What I’ve Been Watching: We Are Still Here
One of the best things about iTunes and modern horror is how many indie horror movies show up there right away, before Netflix or Blu-ray or the theater. I love having the chance to watch buzzed-about small movies quickly.
We Are Still Here is one I caught that way. For $7, some friends and I got to watch it long before we ever would have using another method—and it was definitely worth it.
It’s a haunted house movie, in some ways. It’s a city folk vs. country folk movie, in some ways. It’s about grief and history and religion and much more. In it, a middle-aged couple whose only son, an adult, recently died move to the country to try to start life over again. They get a great price on a great house—replete with deeply creepy basement, of course. They find out why they got such a good deal when their neighbors stop by to relate the place’s dark history.

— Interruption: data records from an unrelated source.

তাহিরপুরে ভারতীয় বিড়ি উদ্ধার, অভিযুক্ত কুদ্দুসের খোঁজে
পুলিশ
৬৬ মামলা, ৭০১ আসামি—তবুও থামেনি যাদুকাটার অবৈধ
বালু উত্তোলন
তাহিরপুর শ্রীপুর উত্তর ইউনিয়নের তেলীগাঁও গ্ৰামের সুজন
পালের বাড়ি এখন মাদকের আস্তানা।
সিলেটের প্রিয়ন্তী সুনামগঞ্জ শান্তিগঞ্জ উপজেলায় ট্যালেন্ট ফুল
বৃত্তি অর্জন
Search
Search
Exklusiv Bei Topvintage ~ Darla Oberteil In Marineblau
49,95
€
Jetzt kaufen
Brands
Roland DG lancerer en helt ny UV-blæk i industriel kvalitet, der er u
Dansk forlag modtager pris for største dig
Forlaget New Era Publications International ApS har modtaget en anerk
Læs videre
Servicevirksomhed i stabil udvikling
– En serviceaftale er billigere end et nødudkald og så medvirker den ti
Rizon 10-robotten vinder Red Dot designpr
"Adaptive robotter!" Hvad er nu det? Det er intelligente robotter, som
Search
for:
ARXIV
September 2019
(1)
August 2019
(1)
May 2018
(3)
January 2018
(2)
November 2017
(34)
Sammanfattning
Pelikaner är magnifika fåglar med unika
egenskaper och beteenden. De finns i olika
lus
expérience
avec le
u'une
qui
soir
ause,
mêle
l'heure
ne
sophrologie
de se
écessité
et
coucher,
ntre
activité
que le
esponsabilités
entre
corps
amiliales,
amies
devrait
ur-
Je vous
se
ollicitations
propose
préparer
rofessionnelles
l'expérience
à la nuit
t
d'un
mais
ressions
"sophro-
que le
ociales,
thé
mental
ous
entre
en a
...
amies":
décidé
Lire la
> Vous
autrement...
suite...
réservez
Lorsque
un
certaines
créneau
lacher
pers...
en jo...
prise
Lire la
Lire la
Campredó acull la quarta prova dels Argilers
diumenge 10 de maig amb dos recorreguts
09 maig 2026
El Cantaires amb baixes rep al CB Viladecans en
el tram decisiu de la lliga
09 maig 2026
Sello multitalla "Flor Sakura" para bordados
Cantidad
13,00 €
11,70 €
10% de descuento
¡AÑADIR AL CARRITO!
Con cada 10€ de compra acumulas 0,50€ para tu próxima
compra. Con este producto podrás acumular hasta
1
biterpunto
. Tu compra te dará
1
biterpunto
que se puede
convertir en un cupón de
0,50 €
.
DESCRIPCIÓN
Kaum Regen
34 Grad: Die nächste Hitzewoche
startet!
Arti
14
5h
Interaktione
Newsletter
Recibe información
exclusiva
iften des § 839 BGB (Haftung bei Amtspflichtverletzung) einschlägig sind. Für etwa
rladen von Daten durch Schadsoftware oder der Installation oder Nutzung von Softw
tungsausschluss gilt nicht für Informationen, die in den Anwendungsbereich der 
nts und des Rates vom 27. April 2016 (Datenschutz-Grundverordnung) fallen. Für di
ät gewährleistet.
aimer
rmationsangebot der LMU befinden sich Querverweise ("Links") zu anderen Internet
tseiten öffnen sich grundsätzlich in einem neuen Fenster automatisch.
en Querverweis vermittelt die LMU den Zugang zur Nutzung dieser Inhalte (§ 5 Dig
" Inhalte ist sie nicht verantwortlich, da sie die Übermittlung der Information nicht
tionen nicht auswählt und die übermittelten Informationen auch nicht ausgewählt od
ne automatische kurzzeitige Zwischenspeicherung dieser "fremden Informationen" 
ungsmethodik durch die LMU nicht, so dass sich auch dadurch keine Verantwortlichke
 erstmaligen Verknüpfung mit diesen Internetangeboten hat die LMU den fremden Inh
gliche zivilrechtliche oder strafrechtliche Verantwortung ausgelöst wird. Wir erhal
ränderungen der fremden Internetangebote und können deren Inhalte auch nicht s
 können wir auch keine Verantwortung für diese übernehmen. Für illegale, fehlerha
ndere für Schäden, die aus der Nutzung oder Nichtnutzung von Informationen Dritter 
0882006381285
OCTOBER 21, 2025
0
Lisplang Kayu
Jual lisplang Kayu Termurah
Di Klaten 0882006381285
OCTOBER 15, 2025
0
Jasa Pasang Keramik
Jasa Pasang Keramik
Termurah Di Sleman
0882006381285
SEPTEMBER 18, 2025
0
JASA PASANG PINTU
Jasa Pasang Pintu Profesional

This scene is perhaps the highlight of the movie, with Monte Markham’s performance as the neighbor husband feeling so weird and laconic, so acutely regional and lived in, so funky and fun. The casting director must have danced a jig when he signed up. A great actor in this role.
I don’t know if We Are Still Here was particularly scary, nor am I sure it’s a classic, or even a great, movie. But that’s OK. It’s fun, it’s spooky, it’s got great performances, and is a very assured film for director Ted Geoghegan’s first feaure. I’d check it out if I were you.